_What you should do_
In the entries below, the word "hand" appears on some lines. Copy each of those lines.

Per-instance keypoint data

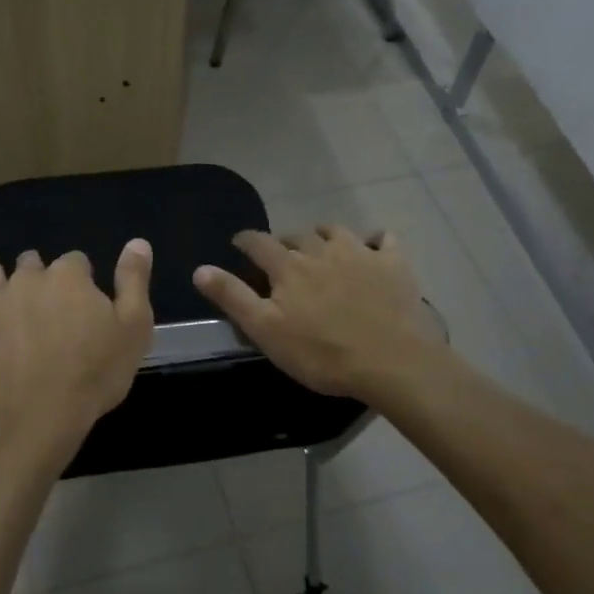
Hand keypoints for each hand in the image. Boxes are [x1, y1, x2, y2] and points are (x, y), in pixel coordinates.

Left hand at [0, 242, 154, 455]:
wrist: (42, 416)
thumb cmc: (95, 374)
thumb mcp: (133, 328)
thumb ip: (134, 281)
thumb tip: (137, 242)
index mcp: (69, 276)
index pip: (76, 262)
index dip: (81, 280)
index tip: (83, 302)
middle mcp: (28, 277)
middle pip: (33, 264)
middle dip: (38, 275)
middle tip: (42, 302)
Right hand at [193, 227, 441, 400]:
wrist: (391, 361)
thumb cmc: (321, 353)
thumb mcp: (266, 331)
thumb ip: (232, 297)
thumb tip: (200, 269)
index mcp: (288, 267)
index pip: (259, 243)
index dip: (246, 240)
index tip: (239, 243)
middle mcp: (321, 250)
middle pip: (297, 236)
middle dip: (284, 243)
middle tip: (281, 258)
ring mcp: (360, 253)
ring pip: (336, 232)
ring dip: (323, 236)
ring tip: (320, 249)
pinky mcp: (393, 265)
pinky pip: (384, 240)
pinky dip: (374, 241)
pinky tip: (373, 249)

_Result below_
Hand keypoints for each hand in the image. Boxes are [x1, y1, x2, y2] and points are (x, y), in pixel coordinates.
Left hand at [0, 242, 154, 455]:
Right hand at [193, 227, 441, 400]:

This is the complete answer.